When My Forward-ness Means Leaving Things Behind



If you are moving forward, you are going to have to leave people behind.

I am sorry to be so blunt, but I thought I would lead with the thing no one wants to tell you. Moving forward means sometimes people get left behind. It totally sucks, but it is totally necessary.

Forward means movement, and movement means not everything comes with you. It means not everyone comes with you. I know. I hate it too.

Moving forward in your career, or your beliefs, or even in your location, means that not everyone will follow you. Not everyone is supposed to follow you. Sometimes you need to move forward and they need to stay. Sometimes you move forward in different directions. It is messy and awful and it hurts—this moving forward thing. It is just plain hard sometimes. A lot of times.

Change is not for the faint of heart.

This is what I need to tell you. Don’t wait for them. Don’t wait to move forward until everyone you know is pushing you there. Don’t wait to link arms. Don’t wait for approval. You know when it is time. You already have all the permission you need. You will be surprised at the people who move forward with you. You will be sad, but it will be time.

One of the strangest things about moving forward, is that even when we both head in the forward direction, it doesn’t mean we will be heading in the same direction. Your forward and my forward may very well take us apart. It may mean to stay for you and to leave for me. My soldiering forward may look like your going back. There is no way for me to know about your journey, no way for me to articulate exactness of mine to you. We just move forward, if we are brave, if we are listening, if we are trying. We just move forward, and so often that means leaving things behind.

I have four more Mondays left, and then I too will be moving forward. I am packing up my classroom, giving away my best posters and my literary action figures. I am moving forward and I am leaving a lot behind.

My best friend and I became best friends because we commute together. While I know our friendship will withstand this change, my decision to move forward has changed the trajectory of our relationship.We won’t see each other every day, we won’t need to talk about what we are teaching in class, we won’t know all the same students and co-workers and be able to start a conversation in the middle because we were both at that meeting that one of us wants to talk about. I have been mourning this loss all year.
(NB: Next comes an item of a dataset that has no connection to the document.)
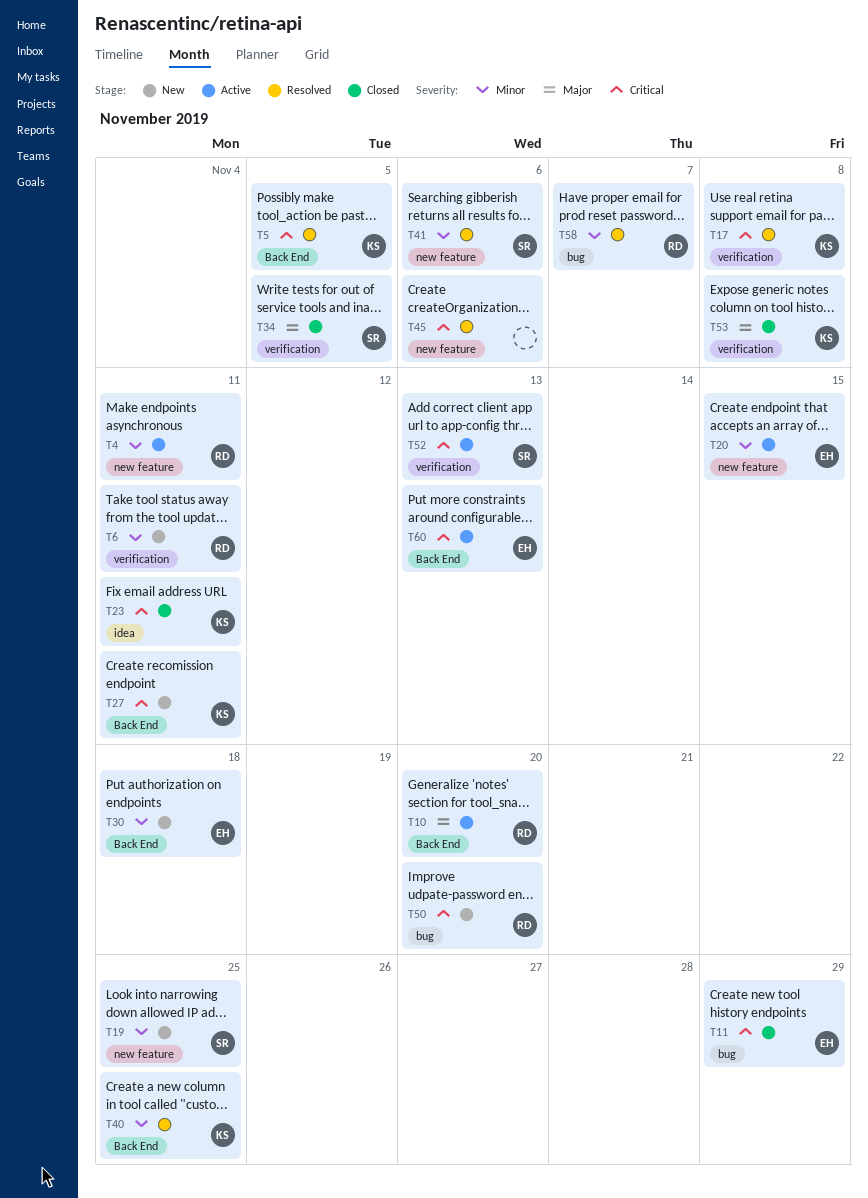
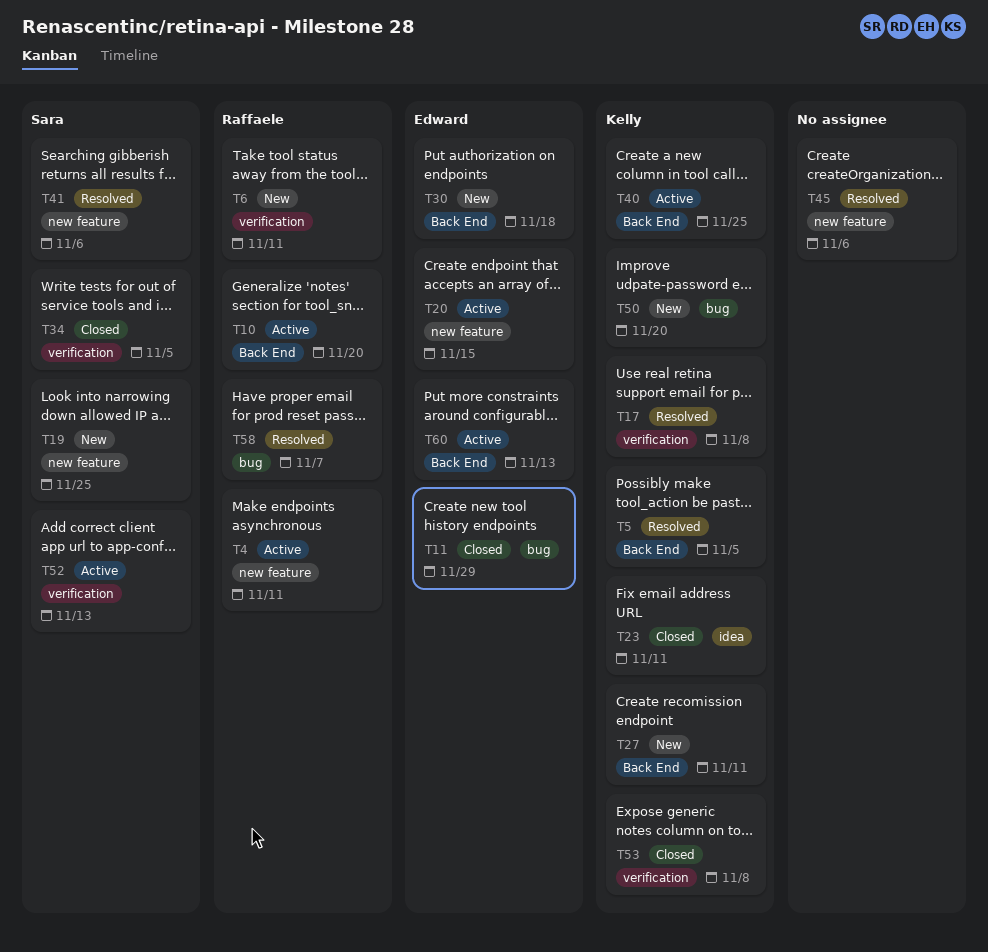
T40, status: Resolved -> Active
T50, owner: Raffaele -> Kelly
No one will call me Ms. Norman. I will not sit behind the big desk or expose kids to the jokes in Romeo and Juliet. I will not be a teacher, and I will have no students. The student/teacher relationship is special, and I am good at bonding with my students. I wonder about the teacher parts of myself, where they will go when they are not Ms. Norman, the High School Teacher.

In many ways this last year, and especially these final weeks are a slow and painful death. Grief after grief I am experiencing this time. I will not watch my current students graduate, I will lose track of many of my colleagues, I will no longer have a reason to go to the great taco place right next to the school. There are just so many tiny deaths, when it is finally time to move forward.

But if we are a people who believe in ressurection, in redemption, in restoration, we should not be a people afraid of what we might lose in the forward-ness of it all. We can meet change with an expectency that the old will fade, but the new will come. We can trust that there is goodness even amidst the loss of change.